> _Provided records_:
====================

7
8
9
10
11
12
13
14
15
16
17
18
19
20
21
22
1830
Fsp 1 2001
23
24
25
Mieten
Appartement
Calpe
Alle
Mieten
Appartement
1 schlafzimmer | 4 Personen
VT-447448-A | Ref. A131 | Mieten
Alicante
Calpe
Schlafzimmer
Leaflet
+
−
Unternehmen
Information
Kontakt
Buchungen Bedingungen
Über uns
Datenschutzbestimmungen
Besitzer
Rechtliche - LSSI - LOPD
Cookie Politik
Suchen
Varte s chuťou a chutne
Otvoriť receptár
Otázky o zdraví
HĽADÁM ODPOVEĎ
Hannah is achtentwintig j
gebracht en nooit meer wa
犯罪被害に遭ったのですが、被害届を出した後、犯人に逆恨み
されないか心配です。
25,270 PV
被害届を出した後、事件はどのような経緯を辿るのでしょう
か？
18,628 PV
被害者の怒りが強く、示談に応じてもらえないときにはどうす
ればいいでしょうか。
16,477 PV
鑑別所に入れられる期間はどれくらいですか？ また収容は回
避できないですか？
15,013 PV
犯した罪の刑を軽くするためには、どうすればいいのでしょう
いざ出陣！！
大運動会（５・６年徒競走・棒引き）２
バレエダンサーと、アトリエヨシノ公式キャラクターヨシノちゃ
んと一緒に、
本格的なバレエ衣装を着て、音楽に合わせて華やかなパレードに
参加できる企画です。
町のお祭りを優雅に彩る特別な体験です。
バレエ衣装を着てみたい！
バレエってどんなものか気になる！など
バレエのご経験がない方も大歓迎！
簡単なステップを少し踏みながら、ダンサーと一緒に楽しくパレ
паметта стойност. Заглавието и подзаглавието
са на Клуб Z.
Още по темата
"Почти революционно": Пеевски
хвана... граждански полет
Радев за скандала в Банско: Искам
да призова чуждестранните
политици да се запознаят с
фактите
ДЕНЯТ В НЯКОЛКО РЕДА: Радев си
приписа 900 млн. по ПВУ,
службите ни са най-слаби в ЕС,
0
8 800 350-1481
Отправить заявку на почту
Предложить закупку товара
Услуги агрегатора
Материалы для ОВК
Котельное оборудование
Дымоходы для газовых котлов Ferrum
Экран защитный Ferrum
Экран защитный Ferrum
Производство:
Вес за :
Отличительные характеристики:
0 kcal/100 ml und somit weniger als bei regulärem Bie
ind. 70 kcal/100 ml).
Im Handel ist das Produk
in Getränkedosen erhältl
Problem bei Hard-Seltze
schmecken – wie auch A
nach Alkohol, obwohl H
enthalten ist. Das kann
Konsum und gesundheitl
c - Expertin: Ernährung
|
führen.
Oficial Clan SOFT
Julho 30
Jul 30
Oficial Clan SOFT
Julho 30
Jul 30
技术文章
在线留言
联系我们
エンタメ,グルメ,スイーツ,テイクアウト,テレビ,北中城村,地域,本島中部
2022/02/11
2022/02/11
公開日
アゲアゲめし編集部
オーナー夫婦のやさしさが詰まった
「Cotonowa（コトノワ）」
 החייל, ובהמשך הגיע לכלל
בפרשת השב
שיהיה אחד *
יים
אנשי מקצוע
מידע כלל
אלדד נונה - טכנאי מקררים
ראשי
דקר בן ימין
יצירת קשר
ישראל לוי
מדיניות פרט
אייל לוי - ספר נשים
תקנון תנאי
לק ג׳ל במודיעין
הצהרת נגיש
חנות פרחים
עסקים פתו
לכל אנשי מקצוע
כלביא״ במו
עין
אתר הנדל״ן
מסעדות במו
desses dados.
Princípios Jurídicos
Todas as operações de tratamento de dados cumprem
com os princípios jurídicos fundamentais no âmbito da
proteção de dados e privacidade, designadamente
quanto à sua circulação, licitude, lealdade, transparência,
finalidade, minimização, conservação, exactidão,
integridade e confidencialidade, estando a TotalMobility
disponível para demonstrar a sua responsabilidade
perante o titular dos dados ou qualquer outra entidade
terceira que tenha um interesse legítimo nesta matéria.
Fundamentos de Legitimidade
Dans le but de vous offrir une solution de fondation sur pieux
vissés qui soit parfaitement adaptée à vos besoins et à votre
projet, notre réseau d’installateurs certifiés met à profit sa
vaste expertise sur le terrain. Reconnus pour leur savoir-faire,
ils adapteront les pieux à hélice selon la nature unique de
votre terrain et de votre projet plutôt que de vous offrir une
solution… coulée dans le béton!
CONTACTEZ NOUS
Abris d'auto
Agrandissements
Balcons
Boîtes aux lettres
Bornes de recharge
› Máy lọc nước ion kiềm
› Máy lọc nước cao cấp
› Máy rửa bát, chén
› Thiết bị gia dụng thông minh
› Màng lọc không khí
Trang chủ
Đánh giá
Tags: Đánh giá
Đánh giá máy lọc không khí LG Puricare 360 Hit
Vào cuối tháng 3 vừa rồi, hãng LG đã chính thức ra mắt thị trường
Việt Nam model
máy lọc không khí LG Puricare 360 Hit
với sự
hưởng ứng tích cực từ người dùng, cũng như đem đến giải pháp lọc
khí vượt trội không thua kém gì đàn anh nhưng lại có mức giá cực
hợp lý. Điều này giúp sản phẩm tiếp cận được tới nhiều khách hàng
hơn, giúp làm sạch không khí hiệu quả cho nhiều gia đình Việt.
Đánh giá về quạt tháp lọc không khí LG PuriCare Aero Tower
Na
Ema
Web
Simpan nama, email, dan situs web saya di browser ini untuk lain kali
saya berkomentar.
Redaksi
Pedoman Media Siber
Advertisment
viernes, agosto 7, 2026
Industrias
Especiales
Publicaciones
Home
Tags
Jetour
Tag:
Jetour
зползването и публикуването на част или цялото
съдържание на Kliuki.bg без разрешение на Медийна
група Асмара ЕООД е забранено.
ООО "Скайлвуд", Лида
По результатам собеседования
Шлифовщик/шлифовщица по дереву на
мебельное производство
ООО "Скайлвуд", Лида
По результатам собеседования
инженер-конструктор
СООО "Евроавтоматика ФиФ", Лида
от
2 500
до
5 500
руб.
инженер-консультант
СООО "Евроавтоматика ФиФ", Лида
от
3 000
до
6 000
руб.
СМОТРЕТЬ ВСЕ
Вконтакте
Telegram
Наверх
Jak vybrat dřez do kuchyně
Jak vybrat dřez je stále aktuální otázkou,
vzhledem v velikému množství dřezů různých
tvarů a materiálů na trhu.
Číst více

====================

> _Problem to work on_: Please make an exact copy of each record.

> _Exercise output_:
7
8
9
10
11
12
13
14
15
16
17
18
19
20
21
22
1830
Fsp 1 2001
23
24
25
Mieten
Appartement
Calpe
Alle
Mieten
Appartement
1 schlafzimmer | 4 Personen
VT-447448-A | Ref. A131 | Mieten
Alicante
Calpe
Schlafzimmer
Leaflet
+
−
Unternehmen
Information
Kontakt
Buchungen Bedingungen
Über uns
Datenschutzbestimmungen
Besitzer
Rechtliche - LSSI - LOPD
Cookie Politik
Suchen
Varte s chuťou a chutne
Otvoriť receptár
Otázky o zdraví
HĽADÁM ODPOVEĎ
Hannah is achtentwintig j
gebracht en nooit meer wa
犯罪被害に遭ったのですが、被害届を出した後、犯人に逆恨み
されないか心配です。
25,270 PV
被害届を出した後、事件はどのような経緯を辿るのでしょう
か？
18,628 PV
被害者の怒りが強く、示談に応じてもらえないときにはどうす
ればいいでしょうか。
16,477 PV
鑑別所に入れられる期間はどれくらいですか？ また収容は回
避できないですか？
15,013 PV
犯した罪の刑を軽くするためには、どうすればいいのでしょう
いざ出陣！！
大運動会（５・６年徒競走・棒引き）２
バレエダンサーと、アトリエヨシノ公式キャラクターヨシノちゃ
んと一緒に、
本格的なバレエ衣装を着て、音楽に合わせて華やかなパレードに
参加できる企画です。
町のお祭りを優雅に彩る特別な体験です。
バレエ衣装を着てみたい！
バレエってどんなものか気になる！など
バレエのご経験がない方も大歓迎！
簡単なステップを少し踏みながら、ダンサーと一緒に楽しくパレ
паметта стойност. Заглавието и подзаглавието
са на Клуб Z.
Още по темата
"Почти революционно": Пеевски
хвана... граждански полет
Радев за скандала в Банско: Искам
да призова чуждестранните
политици да се запознаят с
фактите
ДЕНЯТ В НЯКОЛКО РЕДА: Радев си
приписа 900 млн. по ПВУ,
службите ни са най-слаби в ЕС,
0
8 800 350-1481
Отправить заявку на почту
Предложить закупку товара
Услуги агрегатора
Материалы для ОВК
Котельное оборудование
Дымоходы для газовых котлов Ferrum
Экран защитный Ferrum
Экран защитный Ferrum
Производство:
Вес за :
Отличительные характеристики:
0 kcal/100 ml und somit weniger als bei regulärem Bie
ind. 70 kcal/100 ml).
Im Handel ist das Produk
in Getränkedosen erhältl
Problem bei Hard-Seltze
schmecken – wie auch A
nach Alkohol, obwohl H
enthalten ist. Das kann
Konsum und gesundheitl
c - Expertin: Ernährung
|
führen.
Oficial Clan SOFT
Julho 30
Jul 30
Oficial Clan SOFT
Julho 30
Jul 30
技术文章
在线留言
联系我们
エンタメ,グルメ,スイーツ,テイクアウト,テレビ,北中城村,地域,本島中部
2022/02/11
2022/02/11
公開日
アゲアゲめし編集部
オーナー夫婦のやさしさが詰まった
「Cotonowa（コトノワ）」
 החייל, ובהמשך הגיע לכלל
בפרשת השב
שיהיה אחד *
יים
אנשי מקצוע
מידע כלל
אלדד נונה - טכנאי מקררים
ראשי
דקר בן ימין
יצירת קשר
ישראל לוי
מדיניות פרט
אייל לוי - ספר נשים
תקנון תנאי
לק ג׳ל במודיעין
הצהרת נגיש
חנות פרחים
עסקים פתו
לכל אנשי מקצוע
כלביא״ במו
עין
אתר הנדל״ן
מסעדות במו
desses dados.
Princípios Jurídicos
Todas as operações de tratamento de dados cumprem
com os princípios jurídicos fundamentais no âmbito da
proteção de dados e privacidade, designadamente
quanto à sua circulação, licitude, lealdade, transparência,
finalidade, minimização, conservação, exactidão,
integridade e confidencialidade, estando a TotalMobility
disponível para demonstrar a sua responsabilidade
perante o titular dos dados ou qualquer outra entidade
terceira que tenha um interesse legítimo nesta matéria.
Fundamentos de Legitimidade
Dans le but de vous offrir une solution de fondation sur pieux
vissés qui soit parfaitement adaptée à vos besoins et à votre
projet, notre réseau d’installateurs certifiés met à profit sa
vaste expertise sur le terrain. Reconnus pour leur savoir-faire,
ils adapteront les pieux à hélice selon la nature unique de
votre terrain et de votre projet plutôt que de vous offrir une
solution… coulée dans le béton!
CONTACTEZ NOUS
Abris d'auto
Agrandissements
Balcons
Boîtes aux lettres
Bornes de recharge
› Máy lọc nước ion kiềm
› Máy lọc nước cao cấp
› Máy rửa bát, chén
› Thiết bị gia dụng thông minh
› Màng lọc không khí
Trang chủ
Đánh giá
Tags: Đánh giá
Đánh giá máy lọc không khí LG Puricare 360 Hit
Vào cuối tháng 3 vừa rồi, hãng LG đã chính thức ra mắt thị trường
Việt Nam model
máy lọc không khí LG Puricare 360 Hit
với sự
hưởng ứng tích cực từ người dùng, cũng như đem đến giải pháp lọc
khí vượt trội không thua kém gì đàn anh nhưng lại có mức giá cực
hợp lý. Điều này giúp sản phẩm tiếp cận được tới nhiều khách hàng
hơn, giúp làm sạch không khí hiệu quả cho nhiều gia đình Việt.
Đánh giá về quạt tháp lọc không khí LG PuriCare Aero Tower
Na
Ema
Web
Simpan nama, email, dan situs web saya di browser ini untuk lain kali
saya berkomentar.
Redaksi
Pedoman Media Siber
Advertisment
viernes, agosto 7, 2026
Industrias
Especiales
Publicaciones
Home
Tags
Jetour
Tag:
Jetour
зползването и публикуването на част или цялото
съдържание на Kliuki.bg без разрешение на Медийна
група Асмара ЕООД е забранено.
ООО "Скайлвуд", Лида
По результатам собеседования
Шлифовщик/шлифовщица по дереву на
мебельное производство
ООО "Скайлвуд", Лида
По результатам собеседования
инженер-конструктор
СООО "Евроавтоматика ФиФ", Лида
от
2 500
до
5 500
руб.
инженер-консультант
СООО "Евроавтоматика ФиФ", Лида
от
3 000
до
6 000
руб.
СМОТРЕТЬ ВСЕ
Вконтакте
Telegram
Наверх
Jak vybrat dřez do kuchyně
Jak vybrat dřez je stále aktuální otázkou,
vzhledem v velikému množství dřezů různých
tvarů a materiálů na trhu.
Číst více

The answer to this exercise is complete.